Перфильев зло натянул вожжи, лошадь попятилась. Но конюх взял лошадь за узду, остановил. Двуколку окружили бабы. Все смотрели на председателя. Тот с нарастающим раздражением от собственного бессилия и мучительной головной боли, не проходившей с утра, оглядывал лица односельчан, ждал, когда еще кто-нибудь заговорит, задаст вопрос. Но все молчали. За чьей-то спиной всхлипнула старушка. Не выдержав молчания, Перфильев резко, так, что звякнули ярко начищенные медали на вылинявшей гимнастерке, спрыгнул на землю и шагнул к бабам. Те попятились.
– В деревне-то остался кто? Все собралися, представление им тут устроили. На покос никто не удосужился, забыли по поводу такого случая…
Дарья Московских, до слез жалея председателя, лицо которого пошло красными пятнами, а лоб заблестел от предобморочного пота, все же не выдержала несправедливости и веско, как всегда, отрезала: – Трава не просохла еще. Сам знаш – неделю дожжь шел.

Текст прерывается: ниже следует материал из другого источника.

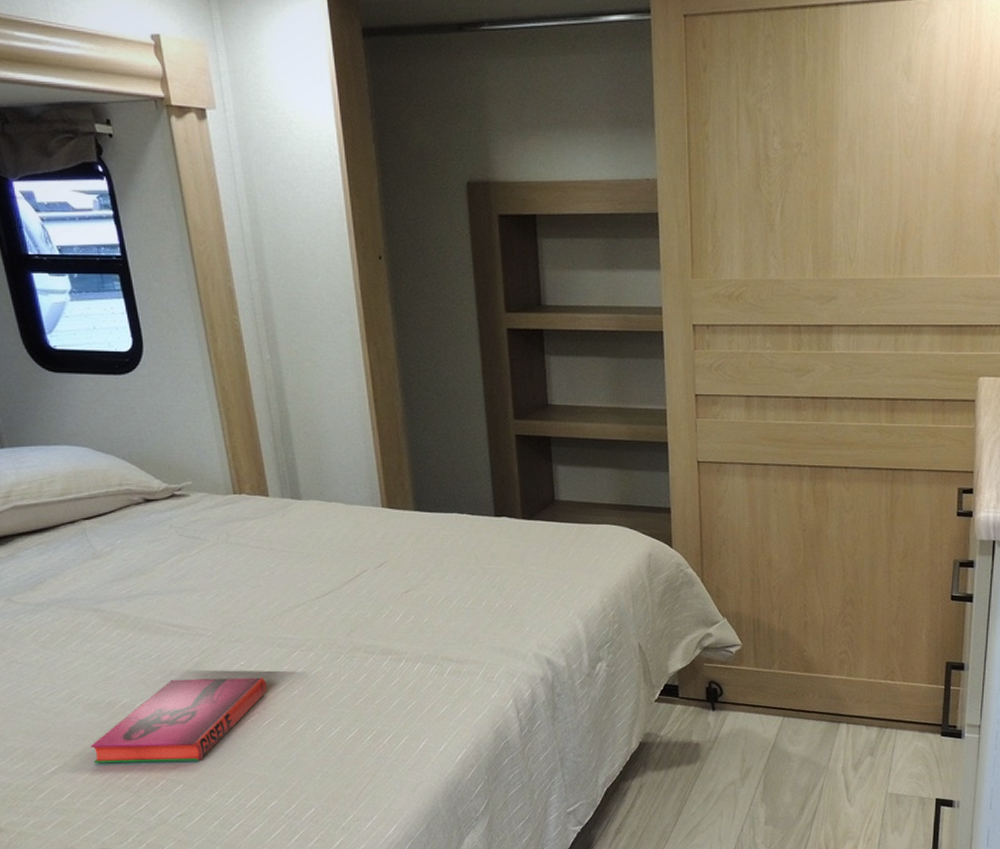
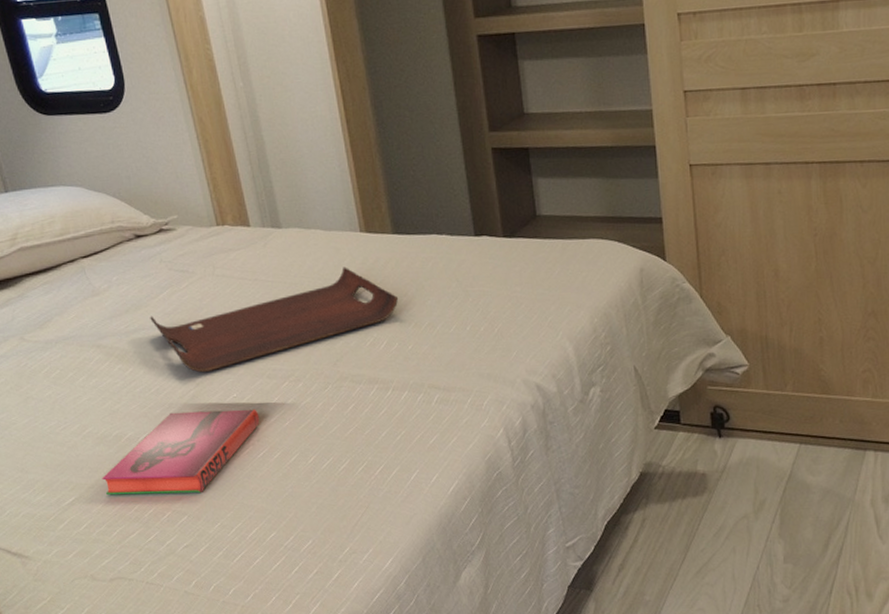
serving tray: none [155,540,417,640] -> present [150,266,399,373]

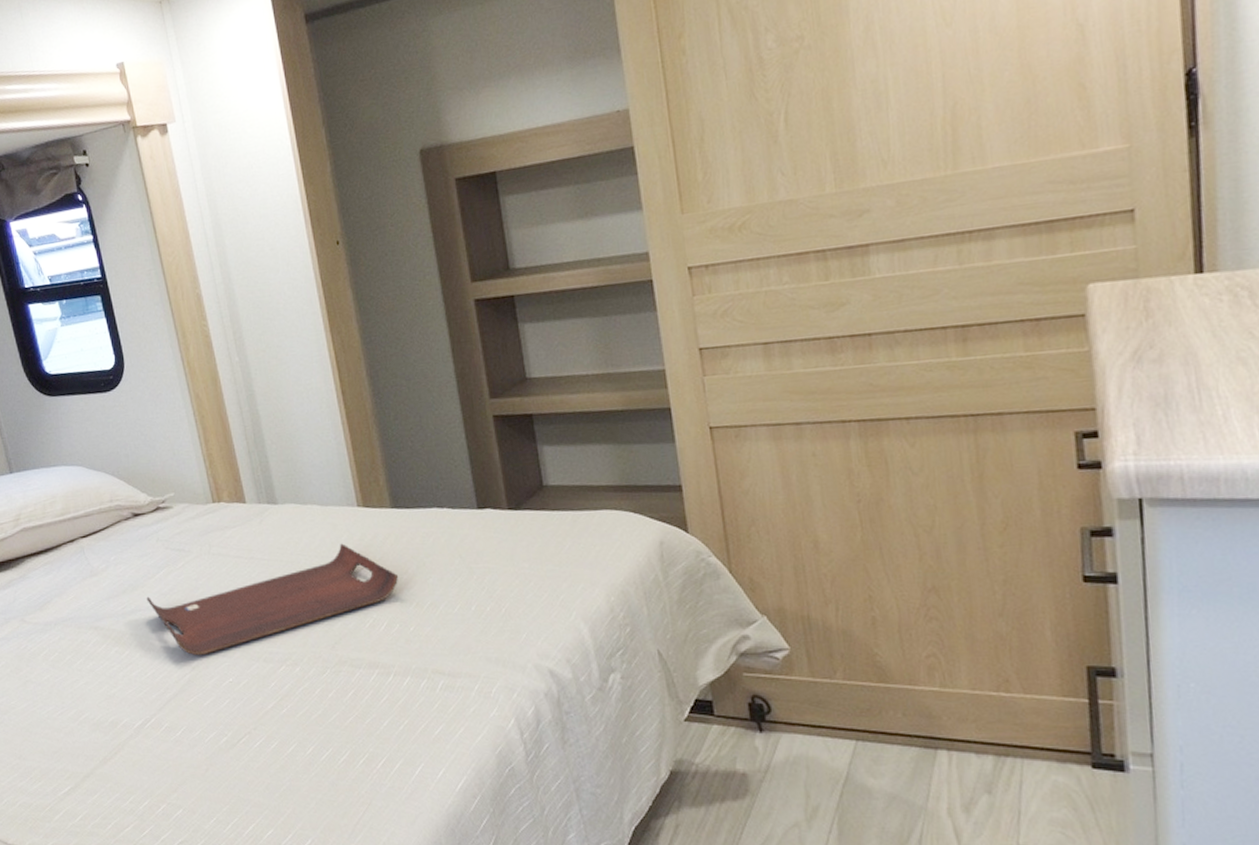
hardback book: present [102,409,260,495] -> none [97,694,257,785]

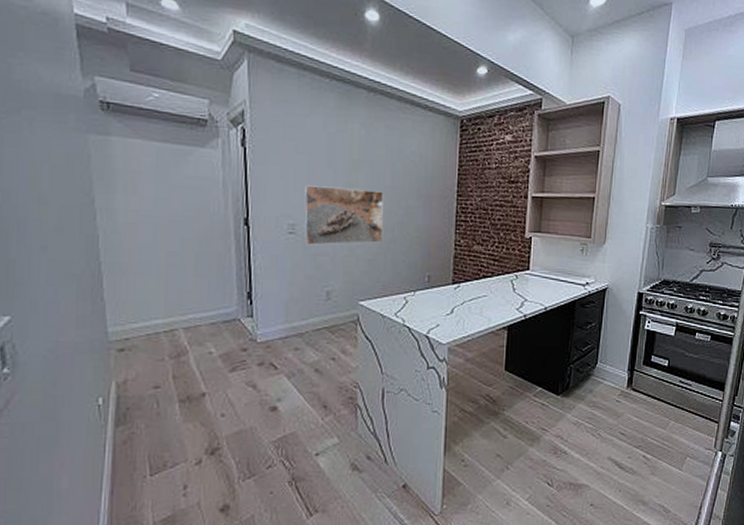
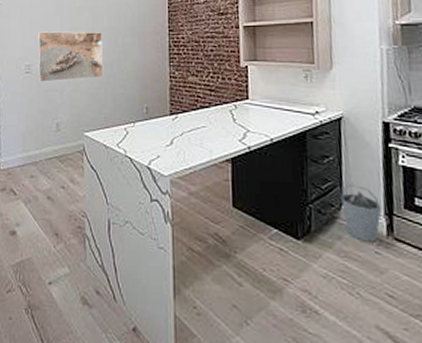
trash bin: none [596,345,627,393] -> present [340,183,382,242]

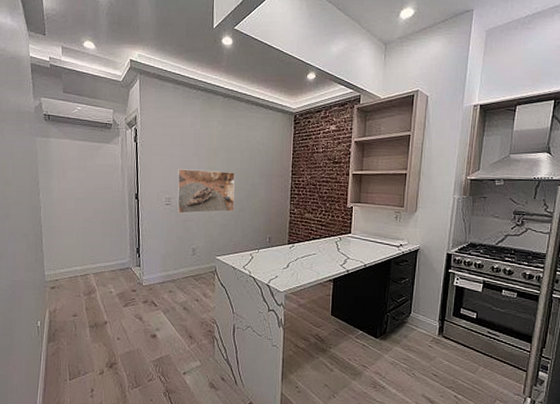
trash bin: present [340,183,382,242] -> none [410,298,438,339]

– Людей зазря гонять… – пользуясь тем, что от Перфильева его заслонил широкий зад Дарьи, пробасил от колоды собутыльник конюха.
– Так собираться, готовиться… Что вы тут – поможете? Любопытство одно…
Голос Перфильева сорвался. Он знал, что несправедлив, знал, что собравшиеся понимают это, понимают даже то, что он знает, что несправедлив. Но сказать ему сейчас было нечего, и сознание собственного бессилия и несправедливости было для него мучительнее самой ожесточенной ругани.
– Может, бумагу какую от колхоза? – спросил конюх и, снова шумно вздохнув, оглянулся на баб.